As an adolescent I aspired to lasting fame, I craved factual certainty, and I thirsted for a meaningful vision of human life - so I became a scientist. This is like becoming an archbishop so you can meet girls.-- M. Cartmill

Well, perhaps that overstates the case a bit. Here’s a story I like. A science reporter apparently went to a Harvard graduation a few years ago, and in order to get some sense of how much science the students had learned during their four years there, he went around and posed the following question: showing them an acorn he had in one hand, and a large oak branch in the other, he asked how the acorn grew into the great tree--where did all that stuff come from that constituted the branch? Well, I’m not sure how many, if indeed any of the students knew the answer. Most guessed that it must have somehow come out of the ground. But the answer, my friends, is blowin’ in the wind; the answer is blowin’ in the wind. The tree gets the stuff it needs to grow out of thin air. The chief constituent of the wood that makes up the tree is carbon, and the tree extracts the carbon from the carbon dioxide that’s in the air all around us. But the next obvious question is: where does the carbon dioxide in the air come from? Well, a good part of it comes from us; we manufacture it in our bodies, and breathe it out into the air. So the moral is, "trees are us." They are literally made out of the elements we provide. And to top it off, when they extract the carbon that they need from the carbon dioxide in the air, they release the oxygen back into the air, and so provide us with a key component that we need in order to live.

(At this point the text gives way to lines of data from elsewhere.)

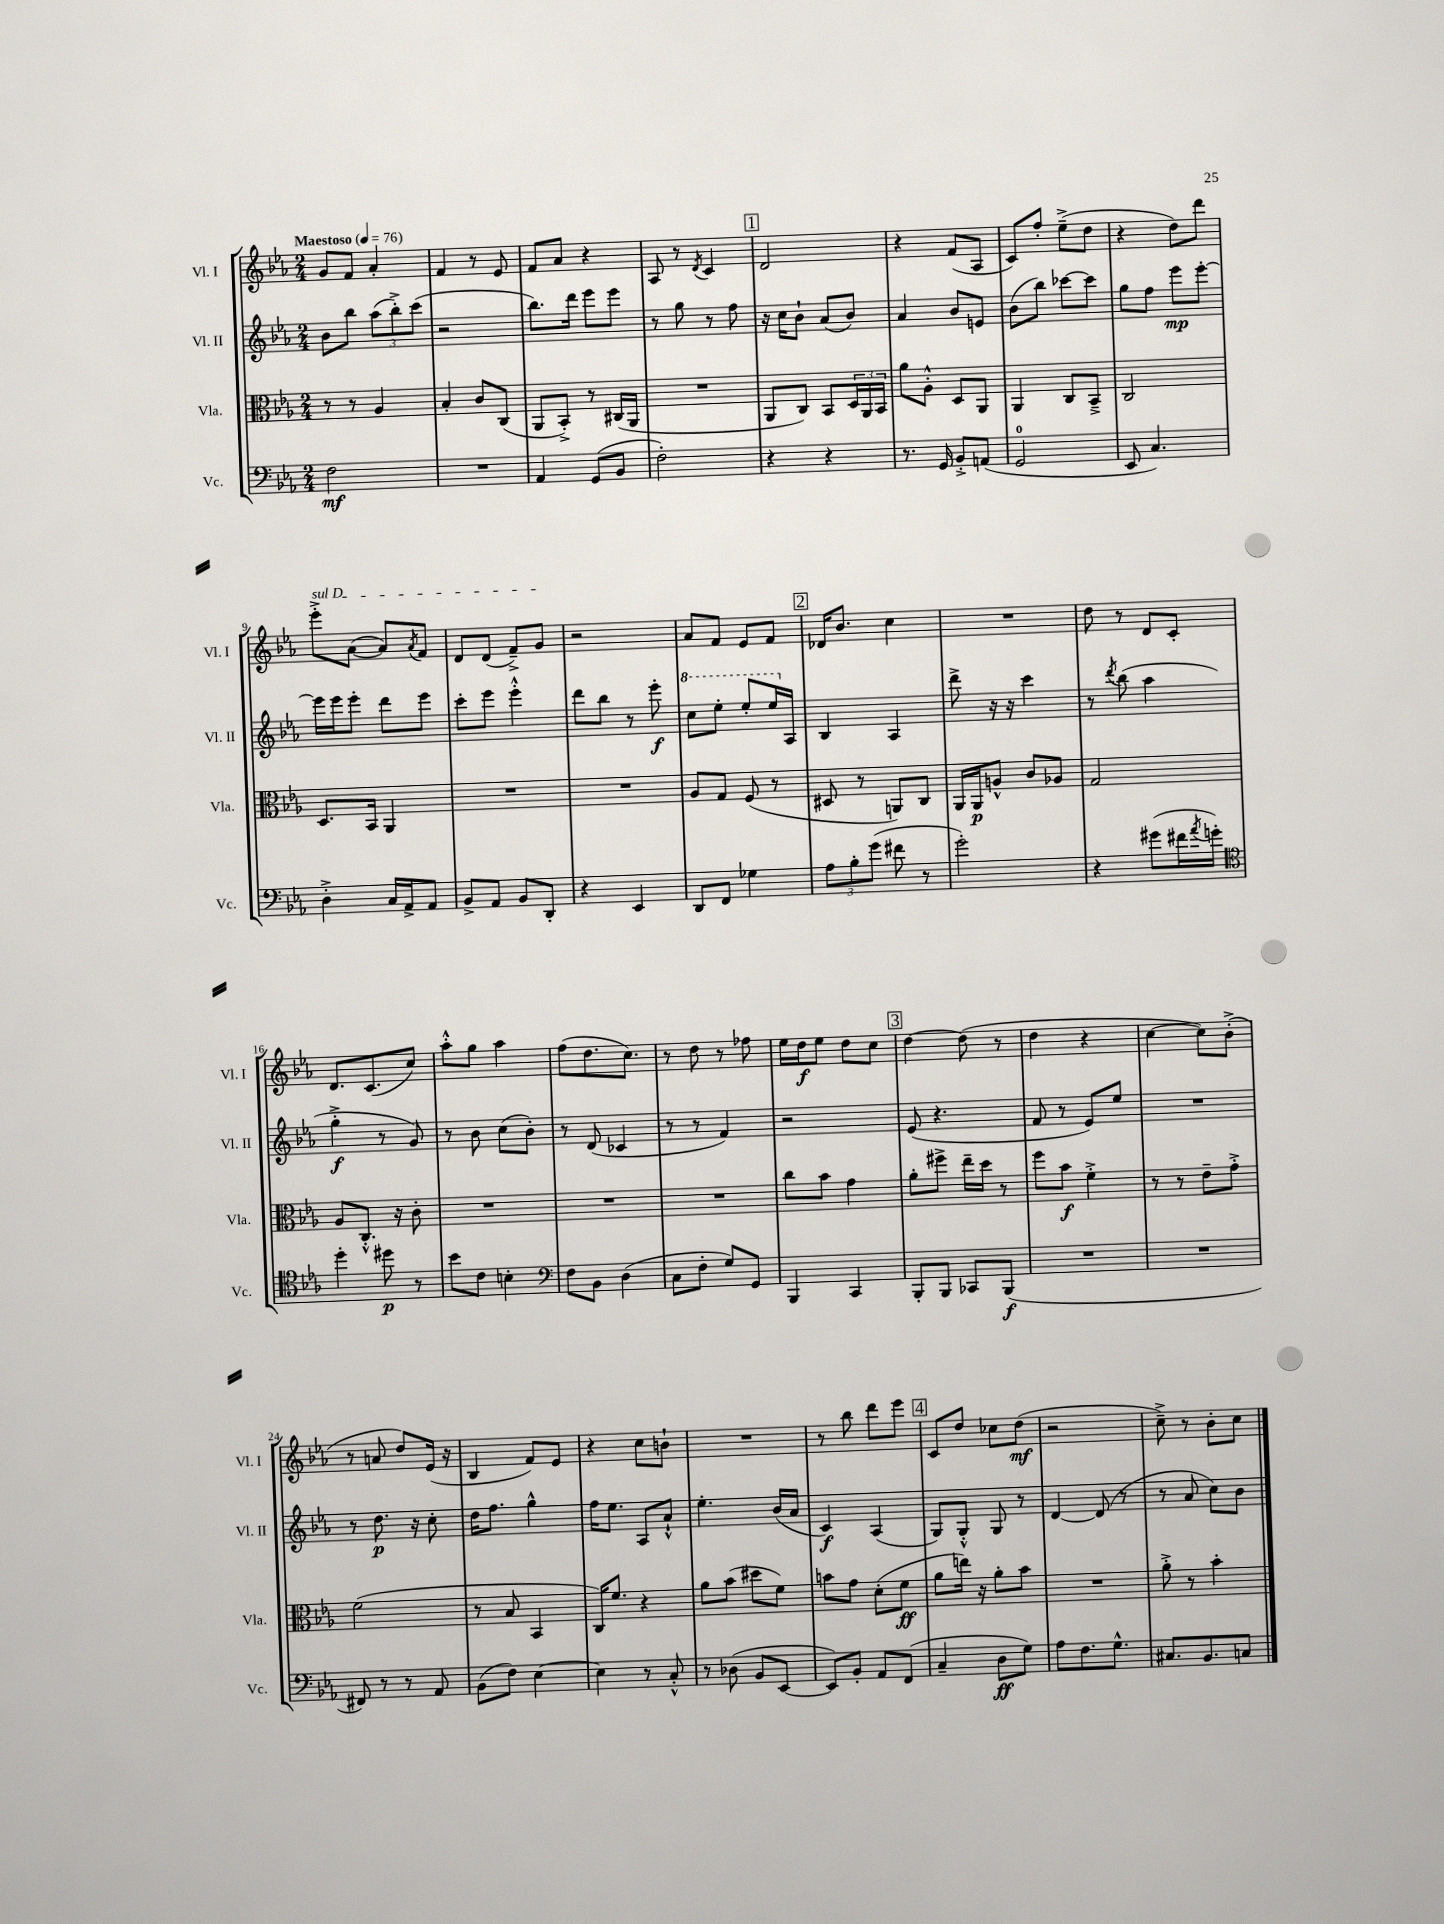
<<
\new StaffGroup <<
\new Staff = "s0" \with { instrumentName = "Vl. I" shortInstrumentName = "Vl. I" } {
    \clef treble \key ees \major \numericTimeSignature \time 2/4 \tempo "Maestoso" 4 = 76
    g'8 f'8 aes'4-. |
    f'4 r8 ees'8 |
    f'8 aes'8 r4 |
    aes8 r8 \acciaccatura { d'8 } c'4 |
    \mark \markup { \box "1" } d'2 |
    r4 f'8( aes8 |
    c'8) f''8-. ees''8--->( d''8 |
    r4 d''8) d'''8 |
    \once \override TextSpanner.bound-details.left.text = \markup { \italic "sul D" } ees'''8-.->\startTextSpan aes'8~( aes'8) \acciaccatura { aes'8 } f'8 |
    d'8 d'8( f'8--->) g'8\stopTextSpan |
    r2 |
    aes'8 f'8 ees'8 f'8 |
    \mark \markup { \box "2" } des'16 bes'8. c''4 |
    R2 |
    d''8 r8 d'8 c'8-. |
    d'8. c'8.( c''8) |
    aes''8-.-^ g''8 aes''4 |
    f''8( d''8. c''8.) |
    r8 d''8 r8 fes''8 |
    ees''16 d''16\f ees''8 d''8 c''8 |
    \mark \markup { \box "3" } d''4~ d''8( r8 |
    d''4 r4 |
    c''4~ c''8) bes'8-.->( |
    r8 a'8 d''8) ees'16( r16 |
    bes4 f'8) ees'8 |
    r4 c''8 b'8-! |
    R2 |
    r8 bes''8 d'''8 ees'''8 |
    \mark \markup { \box "4" } c'8 d''8 ces''8 d''8\mf( |
    r2 |
    c''8--->) r8 bes'8-. c''8 \bar "|." |
}
\new Staff = "s1" \with { instrumentName = "Vl. II" shortInstrumentName = "Vl. II" } {
    \clef treble \key ees \major \numericTimeSignature \time 2/4
    bes'8 bes''8 \tuplet 3/2 { aes''8( bes''8-.->) c'''8( } |
    r2 |
    bes''8.) d'''16 ees'''8 ees'''8 |
    r8 g''8 r8 f''8 |
    \mark \markup { \box "1" } r16 c''16 bes'8-! aes'8( bes'8) |
    aes'4 bes'8 e'8 |
    bes'8( bes''8) ces'''8~ ces'''8 |
    g''8 f''8 ees'''8\mp ees'''8~-. |
    ees'''16 ees'''16 ees'''8-. d'''8 ees'''8 |
    c'''8-. ees'''8 ees'''4-.-^ |
    d'''8 bes''8 r8 ees'''8-.\f |
    \ottava #1 c'''8 ees'''8-. ees'''8-. ees'''16 \ottava #0 aes16 |
    \mark \markup { \box "2" } bes4 aes4 |
    d'''8-> r16 r16 c'''4 |
    r8 \acciaccatura { d'''8 } bes''8( aes''4 |
    g''4-.->\f r8 g'8) |
    r8 bes'8 c''8( bes'8-.) |
    r8 d'8( ces'4 |
    r8 r8 f'4) |
    r2 |
    \mark \markup { \box "3" } ees'8( r4. |
    f'8 r8 ees'8) ees''8 |
    R2 |
    r8 d''8.\p r16 c''8-. |
    d''16 f''8. g''4-^ |
    f''16 ees''8. aes8 aes'8-!-^ |
    ees''4.-. bes'16( aes'16 |
    c'4\f) aes4( |
    \mark \markup { \box "4" } g8) g8-.-^ g8 r8 |
    d'4~ d'8( r8 |
    r8 aes'8 c''8) bes'8 \bar "|." |
}
\new Staff = "s2" \with { instrumentName = "Vla." shortInstrumentName = "Vla." } {
    \clef alto \key ees \major \numericTimeSignature \time 2/4
    r8 r8 aes4 |
    bes4-. c'8 c8( |
    aes,8 bes,8-.->) r8 cis16( aes,16 |
    R2 |
    \mark \markup { \box "1" } aes,8 c8) bes,8 \tuplet 3/2 { d16 aes,16 bes,16 } |
    aes'8 aes8-.-^ d8 aes,8 |
    aes,4 c8 bes,8---> |
    c2 |
    d8. bes,16 aes,4 |
    R2 |
    R2 |
    aes8 g8 f8( r8 |
    \mark \markup { \box "2" } dis8 r8 a,8) c8 |
    aes,16 aes,16\p a8-^ c'8 aes8 |
    g2 |
    aes8 c8.-.-^ r16 c'8-. |
    R2 |
    R2 |
    R2 |
    c''8 bes'8 g'4 |
    \mark \markup { \box "3" } aes'8-. fis''8-> ees''16-- d''16 r8 |
    f''8 bes'8\f f'4-.-> |
    r8 r8 ees'8-- g'8-.-> |
    f'2( |
    r8 bes8 bes,4 |
    c16) f'8. r4 |
    aes'8 bes'8( dis''8 f'8) |
    b'8 g'8 d'8-.( f'8\ff |
    \mark \markup { \box "4" } aes'8 e''16) r16 aes'8-. bes'8 |
    R2 |
    aes'8-.-> r8 bes'4-. \bar "|." |
}
\new Staff = "s3" \with { instrumentName = "Vc." shortInstrumentName = "Vc." } {
    \clef bass \key ees \major \numericTimeSignature \time 2/4
    f2\mf |
    R2 |
    aes,4 g,8( bes,8 |
    f2-.) |
    \mark \markup { \box "1" } r4 r4 |
    r8. g,16 bes,8-.-> a,8( |
    g,2-0 |
    ees,8 c4.) |
    d4-.-> c16 aes,16-> aes,8 |
    bes,8-> aes,8 bes,8 d,8-. |
    r4 ees,4 |
    d,8 f,8 ges4 |
    \mark \markup { \box "2" } \tuplet 3/2 { aes8 bes8-. g'8( } fis'8 r8 |
    g'2-.) |
    r4 gis'8( fis'16 \acciaccatura { aes'8 } g'16-.) |
    \clef tenor d''4-. dis''8\p r8 |
    bes'8 c'8 b4-. |
    \clef bass f8 bes,8 d4( |
    c8 f8-. g8) g,8 |
    bes,,4 c,4 |
    \mark \markup { \box "3" } bes,,8-. bes,,8 ces,8 bes,,8\f( |
    R2 |
    R2 |
    fis,8) r8 r8 aes,8 |
    bes,8( f8) ees4~ |
    ees4 r8 c8-.-^ |
    r8 des8( bes,8 ees,8~ |
    ees,8) bes,8-. aes,8 f,8( |
    \mark \markup { \box "4" } c4-- d8\ff g8) |
    aes8 f8. g8.-^ |
    cis8. bes,8. c8 \bar "|." |
}
>>
>>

Now I don’t know how you react to this, but I find it all rather miraculous. It demonstrates in a most unexpected way the kind of interconnectedness of life that many religions had preached for centuries.

And that brings me to Kehilla, both literally and figuratively. Kehilla grew from an acorn planted by Rabbi Burt 18 years ago. And its growth into its present size and strength, partly visible in these very services today, has something almost equally miraculous to it, especially for those of us who were around and involved during a number of years along the way, when even its survival was not a foregone conclusion. On the other hand, Kehilla has sustained throughout its original vision and values, including its unwavering commitment toward fostering an active and caring and welcoming community. I might say along these lines, that one of the great attractions for me was that my weed-like quality seemed here almost more of an advantage than a drawback, and I recognized some of the same qualities among fellow members.

But since the theme of these High HolyDays is re-narrating our story, let me provide my own re-narration of part of Kehilla’s story. One of the worries I’ve heard expressed during the past year, as Kehilla has enjoyed unprecedented continuing growth, is that we risk losing the sense of intimacy and community that we had in the early days. I’m afraid that that version is already a re-telling. In fact, as Rabbi Burt was telling me, there was a period when there were so many independent groups each doing their own thing, with little or no communication between them, that there was a joke going around that Kehilla was a "virtual synagogue." If you permit me to switch metaphors in midstream, after the birth of Kehilla 18 years ago, the congregation went through its childhood, and then adolescence, sometimes behaving just a bit irresponsibly, or to put it more kindly, occasionally displaying more idealism than practicality, for example when it came to dealing with such mundane issues as how to pay the rent, to say nothing of paying our Rabbis. But I also feel that as we approach our Chai celebration, Kehilla’s 18th birthday, we have really reached an adult phase. We have been systematically going through a thorough strategic planning process.

One of the most encouraging aspects of the current engagement with strategic planning has been the recognition that the process of moving toward and implementing our vision has to be part of that vision.

To sum it up, in this approaching adult phase of Kehilla, we are not so much interested in growing bigger as in growing better and stronger. It is clearly a community where this particular weed will feel very proud, and lucky, and dare I say, blessed, to finally put down roots.